A Câmara de Lisboa vai assinalar os 25 anos passados sobre o incêndio que, em agosto de 1988, devastou o Chiado com exposições, um simulacro, o descerramento de uma placa evocativa e o lançamento de livros.

A 25 de agosto de 1988, um incêndio deflagrou nos extintos Armazéns Grandella, no Chiado, destruiu vários edifícios históricos, provocou mais de meia centena de feridos e duas vítimas mortais, ganhando lugar na memória coletiva como uma das piores catástrofes que assolaram a capital portuguesa.

De acordo com a agenda fornecida à agência Lusa pela câmara, as atividades de evocação do incêndio arrancam no dia 25, domingo, às 08:00, com a exposição de seis grandes fotografias (pendões) do livro «O Grande Incêndio do Chiado» - da autoria dos fotógrafos Alfredo Cunha, Fernando Ricardo, José Carlos Pratas Henriques e Rui Ochoa, editado pela Tinta da China, com o apoio da autarquia, e lançado nessa tarde, às 16:00, na Fnac dos Armazéns do Chiado - nas ruas Garrett, do Carmo e Nova do Almada.

Às 09:00, na antiga escola Veiga Beirão, no Carmo, entra em funcionamento o posto de comando do simulacro na zona onde decorreu o incêndio.
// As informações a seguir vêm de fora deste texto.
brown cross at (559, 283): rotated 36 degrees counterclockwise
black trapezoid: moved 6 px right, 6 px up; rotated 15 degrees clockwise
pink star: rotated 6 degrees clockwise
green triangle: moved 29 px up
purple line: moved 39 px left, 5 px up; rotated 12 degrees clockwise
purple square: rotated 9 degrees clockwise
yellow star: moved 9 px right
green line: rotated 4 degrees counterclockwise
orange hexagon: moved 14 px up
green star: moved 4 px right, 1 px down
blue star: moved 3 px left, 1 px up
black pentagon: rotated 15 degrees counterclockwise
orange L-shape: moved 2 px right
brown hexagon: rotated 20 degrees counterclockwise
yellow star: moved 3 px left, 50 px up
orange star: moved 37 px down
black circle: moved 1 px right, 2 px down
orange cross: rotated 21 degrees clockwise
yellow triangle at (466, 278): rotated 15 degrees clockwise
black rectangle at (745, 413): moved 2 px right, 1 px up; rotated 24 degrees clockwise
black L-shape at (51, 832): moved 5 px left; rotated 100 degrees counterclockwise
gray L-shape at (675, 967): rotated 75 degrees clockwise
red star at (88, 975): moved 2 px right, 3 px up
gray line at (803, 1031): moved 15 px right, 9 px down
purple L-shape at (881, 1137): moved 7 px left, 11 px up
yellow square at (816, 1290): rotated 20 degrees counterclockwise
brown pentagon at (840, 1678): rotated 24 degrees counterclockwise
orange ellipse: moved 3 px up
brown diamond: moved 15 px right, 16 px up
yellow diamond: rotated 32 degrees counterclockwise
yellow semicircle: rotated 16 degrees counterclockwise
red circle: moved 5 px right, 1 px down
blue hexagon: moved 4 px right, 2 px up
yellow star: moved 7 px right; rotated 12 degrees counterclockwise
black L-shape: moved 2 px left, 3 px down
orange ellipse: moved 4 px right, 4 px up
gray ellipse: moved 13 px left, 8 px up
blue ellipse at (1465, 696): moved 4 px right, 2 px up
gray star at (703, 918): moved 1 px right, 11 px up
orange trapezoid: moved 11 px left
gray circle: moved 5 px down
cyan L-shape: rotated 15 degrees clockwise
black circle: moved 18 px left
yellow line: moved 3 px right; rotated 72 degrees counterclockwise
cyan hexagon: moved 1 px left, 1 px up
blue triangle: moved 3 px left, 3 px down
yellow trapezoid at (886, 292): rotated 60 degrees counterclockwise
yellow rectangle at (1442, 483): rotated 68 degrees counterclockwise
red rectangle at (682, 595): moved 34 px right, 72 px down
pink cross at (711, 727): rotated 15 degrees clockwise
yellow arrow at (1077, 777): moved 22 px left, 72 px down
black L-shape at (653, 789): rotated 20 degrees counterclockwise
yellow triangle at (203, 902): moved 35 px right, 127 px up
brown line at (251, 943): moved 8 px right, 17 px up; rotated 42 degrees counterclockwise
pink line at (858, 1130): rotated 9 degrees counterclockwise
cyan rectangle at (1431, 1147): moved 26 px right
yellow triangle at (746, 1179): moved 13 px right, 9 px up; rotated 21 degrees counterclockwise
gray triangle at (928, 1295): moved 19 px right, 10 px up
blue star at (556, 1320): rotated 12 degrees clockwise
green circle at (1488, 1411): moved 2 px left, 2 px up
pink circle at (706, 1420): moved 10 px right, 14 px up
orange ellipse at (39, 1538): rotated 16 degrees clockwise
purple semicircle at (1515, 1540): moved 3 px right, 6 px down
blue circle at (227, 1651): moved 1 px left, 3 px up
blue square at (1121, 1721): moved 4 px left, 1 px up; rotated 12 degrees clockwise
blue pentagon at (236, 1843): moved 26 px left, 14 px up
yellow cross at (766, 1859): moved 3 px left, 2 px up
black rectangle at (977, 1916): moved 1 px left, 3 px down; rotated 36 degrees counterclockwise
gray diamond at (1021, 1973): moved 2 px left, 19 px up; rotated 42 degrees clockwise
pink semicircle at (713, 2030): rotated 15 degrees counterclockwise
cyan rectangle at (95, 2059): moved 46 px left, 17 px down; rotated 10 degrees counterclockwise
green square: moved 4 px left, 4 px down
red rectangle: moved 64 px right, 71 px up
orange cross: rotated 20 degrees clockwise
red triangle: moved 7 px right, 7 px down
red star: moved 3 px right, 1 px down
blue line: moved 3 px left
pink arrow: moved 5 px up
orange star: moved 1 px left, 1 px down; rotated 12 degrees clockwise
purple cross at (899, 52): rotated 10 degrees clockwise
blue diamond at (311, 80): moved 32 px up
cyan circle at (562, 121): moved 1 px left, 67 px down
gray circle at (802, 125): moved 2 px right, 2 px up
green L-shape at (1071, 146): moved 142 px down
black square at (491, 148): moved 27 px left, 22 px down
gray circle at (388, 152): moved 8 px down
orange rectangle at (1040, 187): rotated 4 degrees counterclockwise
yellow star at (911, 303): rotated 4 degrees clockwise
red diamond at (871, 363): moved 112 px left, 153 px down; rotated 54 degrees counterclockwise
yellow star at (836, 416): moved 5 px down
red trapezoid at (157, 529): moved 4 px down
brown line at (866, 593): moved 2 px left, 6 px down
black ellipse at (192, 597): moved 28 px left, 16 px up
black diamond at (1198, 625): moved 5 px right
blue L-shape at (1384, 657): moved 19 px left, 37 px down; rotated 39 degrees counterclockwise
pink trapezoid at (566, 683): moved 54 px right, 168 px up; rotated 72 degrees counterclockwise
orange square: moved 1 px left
«Neste local serão recebidas as entidades oficiais e os convidados para assistirem às diversas fases das operações. Será efetuada a demonstração de uma plataforma de coordenação de emergência para a cidade de Lisboa», lê-se no plano de eventos. O simulacro decorre até às 10:30.

Pouco depois, e até às 11:00, vai descerrar-se, no número 42 da rua do Carmo, uma placa evocativa dos 25 anos do incêndio do Chiado. Segue-se, no mesmo local, a atuação da banda do Regimento de Sapadores Bombeiros.

Às 17:00, haverá uma visita aos Terraços do Carmo, no largo. Este espaço é objeto da última intervenção prevista no Plano de Pormenor da Recuperação da Zona Sinistrada do Chiado, elaborado pelo arquiteto Álvaro Siza Viera para reabilitar a zona depois do incêndio. O arquiteto deve estar presente.

Às 18:00, na galeria Chiado 8, no palácio do Loreto, vai ser lançado o livro «Chiado em Detalhe. Álvaro Siza, pormenorização técnica do plano de recuperação» (edições Verbo e Câmara de Lisboa) e inaugurar-se a exposição com o mesmo nome.

Na segunda-feira, às 17:00, inaugura-se, no museu do Regimento de Sapadores Bombeiros de Lisboa, em Carnide, a exposição de fotografias «O Grande Incêndio do Chiado», feita a partir do livro com o mesmo nome, com fotografias de Alfredo Cunha, Fernando Ricardo, José Carlos Pratas Henriques e Rui Ochoa.

«o tempo da cidade é um tempo longo»

O Plano de Pormenor da Recuperação da Zona Sinistrada do Chiado, elaborado pelo arquiteto Álvaro Siza Vieira para reabilitar a zona deve ficar concluído em 2014.

Se não houver imprevistos no decorrer dos trabalhos, a última fase deste plano, a ligação pedonal do chamado «Pátio B» às ruínas da Igreja do Carmo, ao largo do Carmo e ao elevador de Santa Justa, pode ficar concluída em 2014.

Em declarações à Lusa, o vereador da Reabilitação Urbana da Câmara de Lisboa, Manuel Salgado, lembrou que esta intervenção foi uma proposta do atual executivo ao arquiteto para que incluísse no seu trabalho o espaço envolvente ao Convento do Carmo, «onde havia umas construções que eram uns barracões da GNR construídos nos anos de 1950 do século passado».

Desta forma, vai pôr-se aquele espaço a descoberto e à vista a estrutura da cabeceira da igreja. Simultaneamente, far-se-á ali «um terraço com uma vista espetacular sobre a colina do Castelo e o Rossio».

A isto junta-se «um elevador que sai da rua do Carmo, do espaço de uma loja municipal, e que permite que as pessoas com dificuldades de locomoção possam subir diretamente da rua do Carmo para essa plataforma, e daí, no futuro, vir a ter acesso ao museu de arqueologia».

Comentando o facto de a reconstrução do Chiado ter demorado um quarto de século, Manuel Salgado explicou que «o tempo da cidade é um tempo longo» e que «estas obras são sempre relativamente demoradas».